This tiny kitchen was making its owner feel claustrophobic. All it took was $30 and a couple of hours to add breathing room—and beauty—without losing any storage space.
Here's what inspired this ultra-approachable upgrade:
Unfortunately, I have a tiny kitchen... as in "two's a crowd" kind of tiny. Cabinets on top, limited counter space and cabinets on the bottom. Pretty standard and does the job, usually. I've been wanting to do something to try and open the space up a little more (without knocking down a wall) and settled on the idea of taking the doors off of the cabinets above the sink. My kitchen has two large cabinets above the sink where plates and glassware (and a few other odds and ends) are stored.
When I cook, do the dishes, or grab some late night water, I am surrounded by a claustrophobic set of white cabinet doors. I thought if I took the doors off to provide depth, it would make the room seem a little bit bigger.
This looks fantastic! And it achieves Darling Minimalism, which is a rare and difficult feat. The wallpaper is cute and folksy, but its black-and-white palette keeps it clean and simple. Similarly, the dishes are stacked in a cozy jumble, but the fact that they're monochromatic keeps things minimal. All of the wooden provide organic warmth, and clean modern lines.
Cody Czmyr of The Mystic Avenue is responsible for this low-cost makeover and achieved it through that tried-and-true renovation approach, "Make a Dramatic Step to Force Yourself to Continue":
The process was very simple. I had to start with taking the doors off. I had been thinking about this for a long time and finally came home after work and did it. I figured if I took the doors off, then I needed to finish the project. That weekend I went and bought a pint of white paint, matched as best as I could to the existing color, and a few brushes for $22. I was able to secure the wallpaper from work so that didn't cost me anything. Once I started the project, it took a total of two hours. Because the surface of what I was painting was small, it dried quickly and with three coats. The wallpaper was pre-pasted so I only needed water for that. Luckily for me, the project was quick and easy.
Almost all projects have an awkward stage, and this was Cody's. Fortunately, the dishes and glassware are attractive—especially the cake stands—so the shelves still look decent. But here's a piece of advice:
Do your homework. Make sure you know exactly what you want to do before you start doing it. When I took the doors off of the cabinets, I wasn't ready to finish and had doorless cabinets for two weeks and it looked bad. Also, don't be afraid to try something new. As long as it is only cosmetic, it can always be fixed.

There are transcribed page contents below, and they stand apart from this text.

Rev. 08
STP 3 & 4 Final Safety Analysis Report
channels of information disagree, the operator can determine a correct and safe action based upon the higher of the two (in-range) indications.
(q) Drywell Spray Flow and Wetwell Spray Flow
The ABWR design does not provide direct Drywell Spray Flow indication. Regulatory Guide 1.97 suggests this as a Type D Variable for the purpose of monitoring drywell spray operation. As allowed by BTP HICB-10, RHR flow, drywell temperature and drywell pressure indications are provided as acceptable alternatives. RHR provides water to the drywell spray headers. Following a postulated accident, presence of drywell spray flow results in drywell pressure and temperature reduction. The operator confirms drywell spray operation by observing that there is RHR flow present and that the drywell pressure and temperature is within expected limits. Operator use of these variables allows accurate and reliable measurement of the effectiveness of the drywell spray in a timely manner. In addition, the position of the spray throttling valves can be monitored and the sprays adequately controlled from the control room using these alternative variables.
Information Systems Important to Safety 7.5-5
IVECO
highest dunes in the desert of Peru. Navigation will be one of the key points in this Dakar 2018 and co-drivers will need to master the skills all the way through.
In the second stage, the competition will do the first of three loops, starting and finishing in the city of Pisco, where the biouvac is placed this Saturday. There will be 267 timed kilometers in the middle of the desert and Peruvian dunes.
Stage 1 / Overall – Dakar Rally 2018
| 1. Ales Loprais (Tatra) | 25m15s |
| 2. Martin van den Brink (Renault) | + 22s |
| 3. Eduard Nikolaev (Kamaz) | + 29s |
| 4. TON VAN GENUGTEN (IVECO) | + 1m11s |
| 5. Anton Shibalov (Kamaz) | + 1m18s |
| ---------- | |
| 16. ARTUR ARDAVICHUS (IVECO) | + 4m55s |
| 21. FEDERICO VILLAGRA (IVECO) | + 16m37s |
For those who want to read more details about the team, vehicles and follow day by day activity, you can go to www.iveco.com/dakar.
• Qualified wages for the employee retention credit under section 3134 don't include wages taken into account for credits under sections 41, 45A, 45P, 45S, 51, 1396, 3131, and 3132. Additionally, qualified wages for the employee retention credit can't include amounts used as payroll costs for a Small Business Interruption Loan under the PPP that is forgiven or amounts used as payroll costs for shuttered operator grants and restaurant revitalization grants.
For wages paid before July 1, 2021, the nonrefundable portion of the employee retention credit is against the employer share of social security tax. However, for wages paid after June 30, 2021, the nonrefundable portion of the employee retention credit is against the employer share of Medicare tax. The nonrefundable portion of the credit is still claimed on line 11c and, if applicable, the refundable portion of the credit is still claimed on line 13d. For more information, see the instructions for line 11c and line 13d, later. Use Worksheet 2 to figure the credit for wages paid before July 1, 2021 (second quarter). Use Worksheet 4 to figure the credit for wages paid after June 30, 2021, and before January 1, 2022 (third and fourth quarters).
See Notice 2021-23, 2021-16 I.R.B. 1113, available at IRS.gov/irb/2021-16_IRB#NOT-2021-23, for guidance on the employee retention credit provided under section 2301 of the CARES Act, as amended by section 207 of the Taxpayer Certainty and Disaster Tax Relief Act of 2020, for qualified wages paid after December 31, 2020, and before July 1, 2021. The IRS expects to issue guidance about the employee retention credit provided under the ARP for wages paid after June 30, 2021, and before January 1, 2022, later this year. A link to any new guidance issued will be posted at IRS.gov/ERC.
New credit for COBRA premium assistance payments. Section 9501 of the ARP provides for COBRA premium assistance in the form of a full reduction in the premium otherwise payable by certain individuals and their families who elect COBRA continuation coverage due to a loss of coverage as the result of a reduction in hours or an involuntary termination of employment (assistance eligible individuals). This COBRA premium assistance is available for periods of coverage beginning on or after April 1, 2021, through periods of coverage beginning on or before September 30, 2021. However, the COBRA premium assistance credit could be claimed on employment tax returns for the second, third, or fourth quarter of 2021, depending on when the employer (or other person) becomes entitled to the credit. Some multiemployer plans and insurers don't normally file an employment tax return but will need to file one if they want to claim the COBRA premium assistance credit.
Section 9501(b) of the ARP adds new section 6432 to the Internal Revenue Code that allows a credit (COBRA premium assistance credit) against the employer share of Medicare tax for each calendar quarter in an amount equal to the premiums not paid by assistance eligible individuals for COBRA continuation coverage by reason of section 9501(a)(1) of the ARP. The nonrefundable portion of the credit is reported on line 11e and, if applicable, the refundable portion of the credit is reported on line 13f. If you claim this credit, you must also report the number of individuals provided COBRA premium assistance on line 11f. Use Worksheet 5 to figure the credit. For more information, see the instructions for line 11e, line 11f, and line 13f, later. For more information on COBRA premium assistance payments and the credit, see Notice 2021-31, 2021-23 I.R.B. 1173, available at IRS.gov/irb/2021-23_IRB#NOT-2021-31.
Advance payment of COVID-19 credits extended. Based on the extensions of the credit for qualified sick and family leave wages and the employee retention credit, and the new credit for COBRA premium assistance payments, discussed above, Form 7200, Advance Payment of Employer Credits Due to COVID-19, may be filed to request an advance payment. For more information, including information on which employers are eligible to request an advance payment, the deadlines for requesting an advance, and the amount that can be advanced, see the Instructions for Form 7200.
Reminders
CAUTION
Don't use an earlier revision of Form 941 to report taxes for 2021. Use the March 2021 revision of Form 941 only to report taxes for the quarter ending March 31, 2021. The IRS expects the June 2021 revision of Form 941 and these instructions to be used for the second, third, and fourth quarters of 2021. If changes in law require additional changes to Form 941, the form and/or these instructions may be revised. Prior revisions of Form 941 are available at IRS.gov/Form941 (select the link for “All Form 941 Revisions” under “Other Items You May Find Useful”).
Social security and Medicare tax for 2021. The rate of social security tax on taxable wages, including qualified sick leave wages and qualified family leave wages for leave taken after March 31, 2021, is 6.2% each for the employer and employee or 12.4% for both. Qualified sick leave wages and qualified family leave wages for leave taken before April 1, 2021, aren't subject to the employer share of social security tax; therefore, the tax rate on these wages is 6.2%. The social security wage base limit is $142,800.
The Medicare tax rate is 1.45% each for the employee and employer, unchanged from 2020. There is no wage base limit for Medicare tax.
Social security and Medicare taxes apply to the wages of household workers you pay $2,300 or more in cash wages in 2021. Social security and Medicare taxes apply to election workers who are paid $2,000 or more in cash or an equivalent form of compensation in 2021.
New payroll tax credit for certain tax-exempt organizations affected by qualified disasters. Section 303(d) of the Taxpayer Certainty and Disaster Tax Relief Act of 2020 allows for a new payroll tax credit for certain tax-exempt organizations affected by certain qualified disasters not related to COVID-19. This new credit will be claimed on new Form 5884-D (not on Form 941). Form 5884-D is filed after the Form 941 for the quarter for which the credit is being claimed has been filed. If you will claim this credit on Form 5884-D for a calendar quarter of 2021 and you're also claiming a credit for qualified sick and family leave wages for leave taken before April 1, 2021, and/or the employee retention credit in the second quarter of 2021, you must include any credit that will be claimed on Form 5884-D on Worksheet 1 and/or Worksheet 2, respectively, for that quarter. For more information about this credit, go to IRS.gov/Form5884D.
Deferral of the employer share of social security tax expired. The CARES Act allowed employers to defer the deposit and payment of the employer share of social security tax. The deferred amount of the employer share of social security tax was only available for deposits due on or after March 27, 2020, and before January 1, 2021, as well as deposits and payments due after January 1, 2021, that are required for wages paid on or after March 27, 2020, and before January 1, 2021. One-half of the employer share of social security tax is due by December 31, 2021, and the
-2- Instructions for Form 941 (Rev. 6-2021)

Ah, this is so soothing. It makes me want to give every aspect of my life a fresh coat of paint and a pretty piece of wallpaper.
The true test of open shelving is if it looks good with things on it, especially a real amount of everyday items. It's easy to attractively style a shelf with a pitcher, a cake stand, and three objets, but it's a whole different game to use open to actually store your dishes and have it look this good. Well done! Fortunately, Cody is pleased as well:
I love how the cabinets turned out. It's so much more open and bright. I cleaned up the plates and glasses and now it looks beautiful and organized. The colors of whites blend well together and the wallpaper adds a bit of fun and depth to the room. When I go into my kitchen, while it is still small, it feels like I have a little more room to breathe.
Thank you, Cody Czmyr of The Mystic Avenue!